Auditor-general to look at light rail costs

FULL STEAM AHEAD: A view from high up in the Wickham Transport Interchange earlier this year, looking east along the rail corridor. Picture: Max Mason-Hubers

FULL STEAM AHEAD: A view from high up in the Wickham Transport Interchange earlier this year, looking east along the rail corridor. Picture: Max Mason-Hubers

AFTER repeated allegations of cost blow-outs, the Audit Office of NSW has agreed to a performance audit of the Newcastle transport reforms.

The Auditor-General’s interest in Newcastle’s light rail and transport interchange has been welcomed by Greens MLC Mehreen Faruqi and Labor’s Newcastle MP Tim Crakanthorp.

Dr Faruqi made public correspondence between herself and the Auditor-General, Margaret Crawford, that showed the audit office had originally planned to audit the Newcastle spending program in 2019-20.

But after Dr Faruqi complained about the timing – saying it was little use doing it after the work was finished –  the scheduling of the audit was brought forward, and is now displayed on the audit office website as taking place in the 2017-18 year.

A description of the audit is described as “pending”.

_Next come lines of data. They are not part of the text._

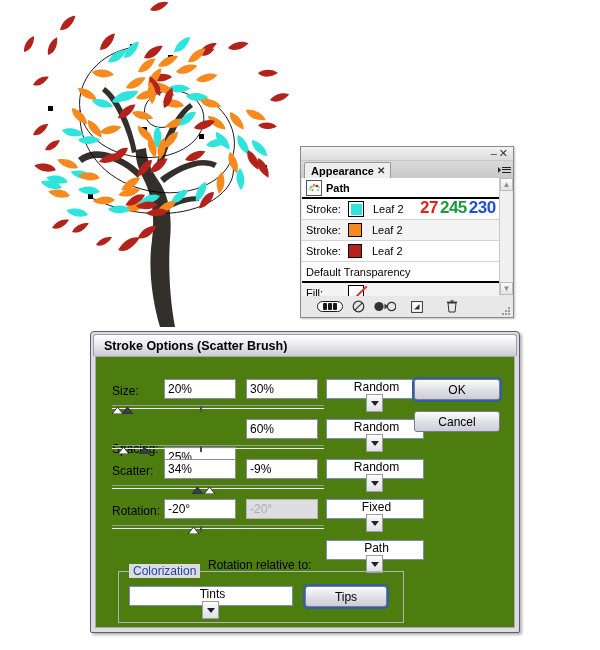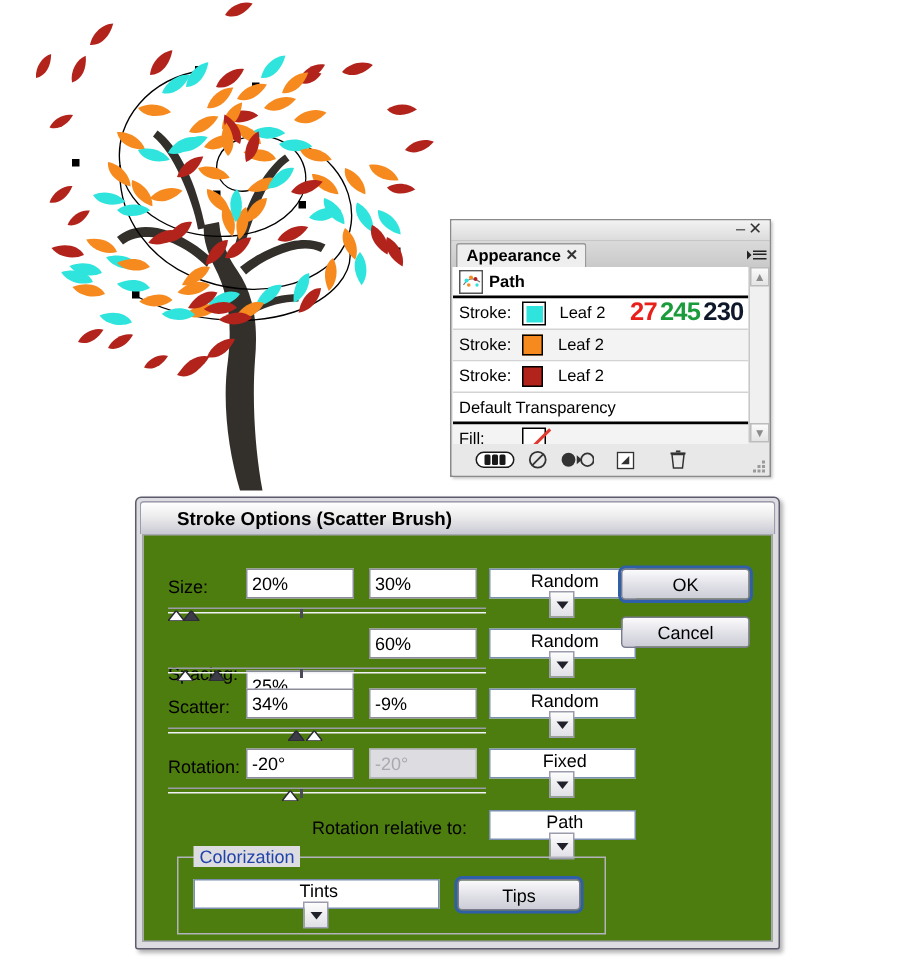--- a/index.html
+++ b/index.html
@@ -142,21 +142,21 @@
     box-shadow:2px 2px 3px rgba(0,0,0,0.3);
     font-size:12px; color:#000;
   }
   .dlg-title {
     height:22px; margin:2px 2px 0 2px;
     background:linear-gradient(#ffffff 0%, #ececed 45%, #c9c9d4 100%);
     border:1px solid #9c9cae; border-bottom:none;
     border-radius:3px 3px 0 0;
     font-weight:bold; font-size:12.5px;
     display:flex; align-items:center;
-    padding-left:24px;
+    padding-left:10px;
   }
   .dlg-inner {
     position:absolute; left:4px; right:4px; top:24px; bottom:4px;
     border:1px solid #a8a8b4;
     background:#4d7c0f;
   }
   .row-name {
     position:absolute; font-size:12px; white-space:nowrap;
   }
   .num-input {
@@ -626,21 +626,21 @@
       <b>Path</b>
     </div>
 
     <div class="panel-row">
       <span class="row-label">Stroke:</span>
       <span class="swatch-outer">
         <span class="swatch-inner" style="background:#2ee4dc"></span>
       </span>
       <span class="brush-name">Leaf 2</span>
       <span class="rgb-readout">
-        <span style="color:#e8201a">27</span><span style="color:#1a9b3c">245</span><span style="color:#0f172a">230</span>
+        <span style="color:#e8201a">27</span><span style="color:#1a9b3c">245</span><span style="color:#1d4ed8">230</span>
       </span>
     </div>
 
     <div class="panel-row alt">
       <span class="row-label">Stroke:</span>
       <span class="swatch-box" style="background:#f68a1e"></span>
       <span class="brush-name">Leaf 2</span>
     </div>
 
     <div class="panel-row">
@@ -791,21 +791,21 @@
         </span>
     </span>
     <span class="slider-track" style="left:16px; top:168px; width:212px;"></span>
     <span class="tri-wrap" style="left:92px; top:170px;">
       <svg width="11" height="7" viewBox="0 0 11 7">
           <polygon points="5.5,0 11,7 0,7" fill="#fdfdff" stroke="#2a2a34" stroke-width="1"></polygon>
         </svg>
     </span>
     <span class="slider-tick" style="left:104px; top:169px;"></span>
 
-    <span class="row-name" style="left:112px; top:188px;">Rotation relative to:</span>
+    <span class="row-name" style="left:112px; top:201px;">Rotation relative to:</span>
     <span class="combo" style="left:230px; top:183px; width:98px;">
       <span class="combo-text">Path</span>
       <span class="combo-btn">
           <span class="caret"></span>
         </span>
     </span>
 
     <div class="fieldset" style="left:22px; top:214px; width:286px; height:52px;">
       <span class="fieldset-legend">Colorization</span>
       <span class="combo" style="left:10px; top:14px; width:164px;">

“I am pleased to see that after a long dialogue, the NSW Auditor-General will include Newcastle light rail in its program this year,” Dr Faruqi said.

“There is a huge stink over this project. The lack of a public business case, the cost increases, the lack of a light rail master plan and the huge costs for a relatively small stretch of light rail.

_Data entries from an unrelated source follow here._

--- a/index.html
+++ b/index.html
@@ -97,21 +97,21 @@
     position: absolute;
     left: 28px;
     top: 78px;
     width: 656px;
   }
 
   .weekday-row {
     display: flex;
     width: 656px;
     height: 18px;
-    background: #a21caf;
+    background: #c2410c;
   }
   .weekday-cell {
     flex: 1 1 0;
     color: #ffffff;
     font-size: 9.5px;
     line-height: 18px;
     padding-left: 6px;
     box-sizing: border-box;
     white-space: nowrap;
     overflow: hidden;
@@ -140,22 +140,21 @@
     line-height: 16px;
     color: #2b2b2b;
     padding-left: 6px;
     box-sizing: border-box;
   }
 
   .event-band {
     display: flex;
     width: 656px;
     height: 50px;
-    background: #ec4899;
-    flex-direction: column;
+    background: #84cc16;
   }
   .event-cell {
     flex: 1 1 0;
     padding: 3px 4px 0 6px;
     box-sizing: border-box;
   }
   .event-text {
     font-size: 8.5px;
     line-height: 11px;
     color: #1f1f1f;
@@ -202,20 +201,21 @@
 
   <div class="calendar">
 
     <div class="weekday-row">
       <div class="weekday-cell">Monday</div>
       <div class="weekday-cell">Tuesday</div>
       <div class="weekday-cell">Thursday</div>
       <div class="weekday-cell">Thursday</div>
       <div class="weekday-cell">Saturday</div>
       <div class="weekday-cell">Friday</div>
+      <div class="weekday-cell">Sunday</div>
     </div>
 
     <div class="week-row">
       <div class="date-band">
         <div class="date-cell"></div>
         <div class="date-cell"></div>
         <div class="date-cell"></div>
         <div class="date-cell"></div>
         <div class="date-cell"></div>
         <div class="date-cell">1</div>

“’Revitalising Newcastle’ is all about political compromises and property developers and has nothing to do with the public transport needs of Newcastle.

“What we have is over half a billion dollars spent for less than 3km of light rail. This is an absolute scandal.

“We know time after time, the Government has chosen the worst possible option for the people of Newcastle and I look forward to the Auditor-General investigating the reality of what has happened here.”

Asked to comment, Transport for NSW said it understood the investigation was taking place, and that “the timing of the audit and its scope are matters for the Auditor-General’s office”.

Funding for Revitalising Newcastle was lifted by $150 million in August, taking the total to $650 million, but the state government denied the money was to cover claimed budget over-runs.

Labor had claimed the previous month that a leaked Cabinet document revealed a blow-out of $35 million.

Mr Crakanthorp said the light rail was such a massive spending commitment that it needed the “proper oversight and accountability’ that an audit would bring.

“The taxpayers of Newcastle have been shown a complete disregard by this government,” Mr Crakanthorp said.

“We are funding Transport Minister Andrew Constance’s experiment for the city of Newcastle. The most expensive light rail route ever delivered for the most outrageous price.”

In parliament on Wednesday, Mr Crakanthorp said planning for the Newcastle project was “shambolic”, with the decision to run light rail on Hunter Street “a punt” by Mr Constance.

Newcastle Greens councillor John Mackenzie said the audit was an “important victory” that would provide “some level of transparency”.